Sinal vermelho
Até
há dois ou três dias atrás não se sabia e nem se suspeitava sequer que relação
poderia haver entre um semáforo vermelho, um rapaz de motorizada e um polícia
armado. E afinal há, e estreita. Tanto, que é por demais quimicamente explosiva,
se as três coisas se vierem a localizar simultaneamente num raio de alguns 50
metros ou pouco mais.
Primeiro
um rapaz de motorizada, mesmo velha, resiste mais facilmente a uma garina
virgem de 15 anos do que a um semáforo vermelho. É ver-lhe a cor e atira-se-lhe
para cima, salvo seja, e não se façam comparações com a garina. E um polícia
armado tem por um rapaz de motorizada que se atira a um semáforo vermelho a
mesma fatal atração daquele pelo semáforo.
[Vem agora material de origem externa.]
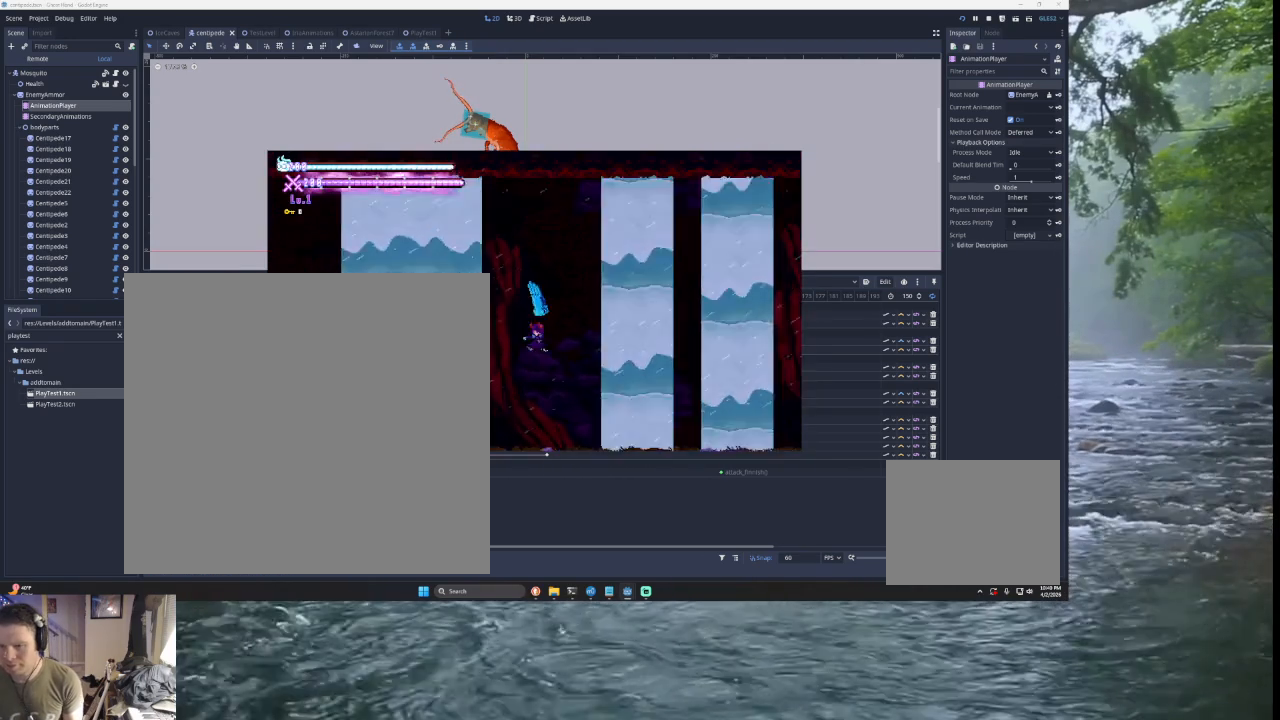
{"buttons": [], "left_stick": "right", "right_stick": "center", "events": [[100, "L2", "up"], [100, "TRIANGLE", "up"], [100, "left_stick", "down-right"], [167, "SQUARE", "up"], [433, "left_stick", "right"]]}
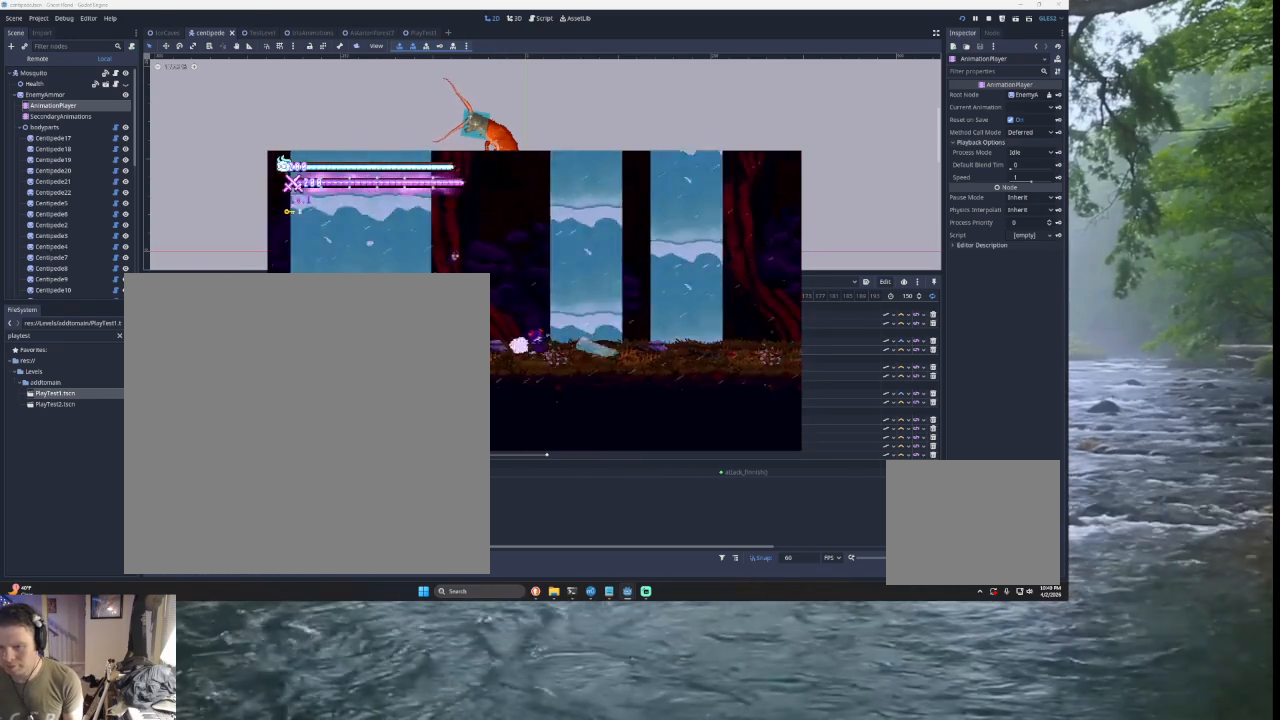
{"buttons": [], "left_stick": "center", "right_stick": "center", "events": [[100, "left_stick", "center"], [200, "START", "down"], [300, "START", "up"]]}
E tanto assim que saca do canhangulo
que trás à cintura e desata a disparar para o ar como se o Benfica tivesse
acabado de ganhar o campeonato. Para festejar? Não, muito apenas para avisar o
rapaz que lá porque o semáforo tem a cor do clube, os semáforos vermelhos devem
deixar-se tranquilamente em paz, sem os assediar, como se faz às garinas de 15
anos e minisaia.
Pior
é quando o canhangulo, herdado da guerra de 1914-18, ainda funciona e dispara
mesmo. Embora um tiro para o ar possa desviar a trajetória – parece que a
balística explica isso! – e ir direitinho se não ao corpo do rapaz, pelo menos
à lataria da chocolateira. E este, com a atrapalhação da minisaia da garina, do
rubro do semáforo e do estampido do tiro, se despista e dá com os cornos num
bloco ou num passeio de cimento. E acaba por deixar os miolos espalhados pela
via pública e vai desta para melhor.
Explicação
mais surrealista do que disparar para o ar, para avisar um rapaz de motorizada
que não se passa com o sinal vermelho, só poderia vir do saudoso Mário
Cesariny. Mas este mudou-se, onde ele está os telemóveis não têm rede e não há
sacana de tiro de aviso que lhe chegue. A menos que ainda tenha sobrado uma
munição ao senhor polícia e este esteja na disposição de a disparar para os
pés. A ver se a balística a leva para o céu e o senhor Cesariny ouve o disparo e dá à explicação uma forma
que possa ser digna de um surrealista a sério, como ele ou o senhor António
Maria Lisboa! Apenas porque é preciso avisar toda a gente!